The use of tranexamic acid therapy in bleeding trauma patients has been shown by the CRASH-2 trial to decrease mortality by up to 32% if given in the 1st hour after injury. In low- and middle-income countries, there is a lack of other affordable and available agents to combat the coagulopathy associated with trauma; therefore, tranexamic acid has the potential to dramatically improve patient survival from trauma in these countries. However, as the CRASH-2 trial demonstrated an increased mortality if tranexamic acid was administered >3 hours after injury, it is paramount that the time of injury is ascertained and therapy commenced as soon as possible. In our study, the majority of our patients did not meet the time criteria necessary to receive treatment.

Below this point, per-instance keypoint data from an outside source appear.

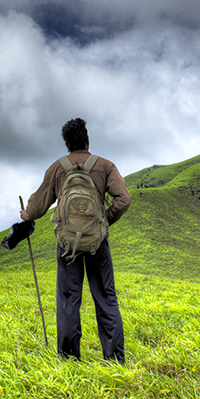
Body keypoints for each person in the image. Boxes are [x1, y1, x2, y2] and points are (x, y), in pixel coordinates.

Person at [20, 118, 132, 364]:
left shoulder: (57, 168)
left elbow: (39, 206)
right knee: (106, 297)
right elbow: (124, 199)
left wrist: (26, 214)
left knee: (69, 300)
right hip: (97, 242)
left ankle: (69, 359)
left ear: (67, 144)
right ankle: (115, 360)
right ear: (87, 140)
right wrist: (103, 222)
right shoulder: (105, 166)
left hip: (67, 244)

The time-critical nature of tranexamic acid therapy unfortunately limits its utility in low- and middle-income countries. Within our population, only 6% of trauma patients received maximum benefit; however, this is largely due to community actions and cultural attitudes to trauma, with only a small percentage of patients for whom a delay within the trauma network itself was responsible for delayed presentation. This study therefore does not clearly support the use of tranexamic acid in the prehospital setting, although for those patients with a known time of injury, tranexamic acid therapy should be administered as soon as possible and prehospital administration would therefore be ideal. We suggest that routine incorporation of tranexamic acid into trauma protocols would have a far more modest effect overall than that proposed by CRASH-2.
Acknowledgements. B Thurston would like to thank the Oppenheimer Fund for their support in enabling this manuscript to be created.